When you reach the line with "son autofocus assisté" in the listing below, transcribe it and each line after it up to and including the line with "son prix reflète fidèlement ce", exactly and with nothing else.

---------- The input ----------

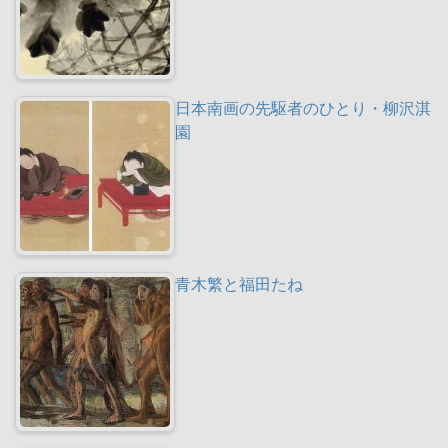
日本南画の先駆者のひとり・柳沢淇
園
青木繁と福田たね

----------
---------- The input ----------

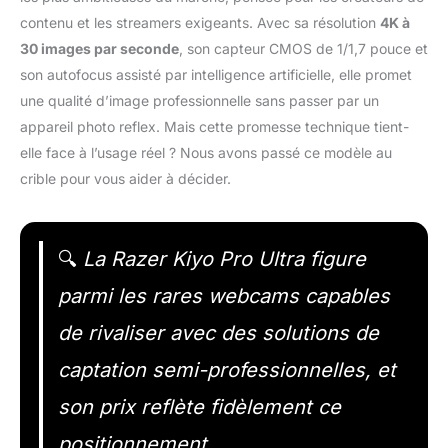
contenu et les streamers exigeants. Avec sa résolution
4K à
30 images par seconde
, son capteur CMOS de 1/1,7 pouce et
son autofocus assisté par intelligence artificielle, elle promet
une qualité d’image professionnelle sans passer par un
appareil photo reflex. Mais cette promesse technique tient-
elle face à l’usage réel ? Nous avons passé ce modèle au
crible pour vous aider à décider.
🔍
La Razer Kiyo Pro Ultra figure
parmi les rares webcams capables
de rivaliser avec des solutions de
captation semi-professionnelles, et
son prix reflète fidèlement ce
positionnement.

----------
---------- The input ----------

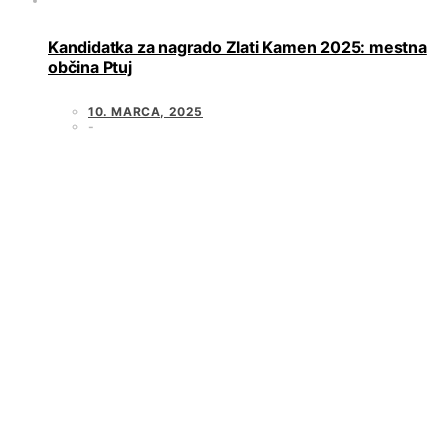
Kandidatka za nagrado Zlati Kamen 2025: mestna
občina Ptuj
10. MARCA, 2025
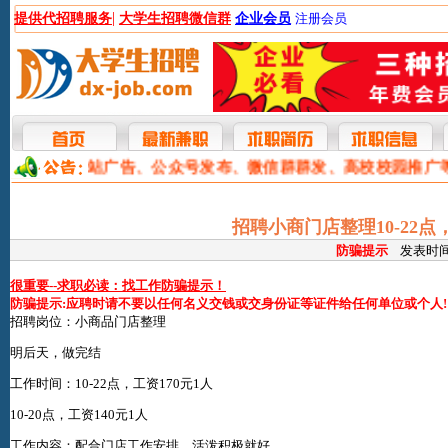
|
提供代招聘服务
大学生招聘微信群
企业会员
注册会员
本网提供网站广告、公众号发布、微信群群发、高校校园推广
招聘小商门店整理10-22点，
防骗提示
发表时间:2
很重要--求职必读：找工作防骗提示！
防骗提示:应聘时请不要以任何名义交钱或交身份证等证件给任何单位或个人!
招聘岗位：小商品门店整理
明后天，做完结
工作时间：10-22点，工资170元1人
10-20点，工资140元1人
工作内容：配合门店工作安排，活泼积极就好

----------

*Written response*.
son autofocus assisté par intelligence artificielle, elle promet
une qualité d’image professionnelle sans passer par un
appareil photo reflex. Mais cette promesse technique tient-
elle face à l’usage réel ? Nous avons passé ce modèle au
crible pour vous aider à décider.
🔍
La Razer Kiyo Pro Ultra figure
parmi les rares webcams capables
de rivaliser avec des solutions de
captation semi-professionnelles, et
son prix reflète fidèlement ce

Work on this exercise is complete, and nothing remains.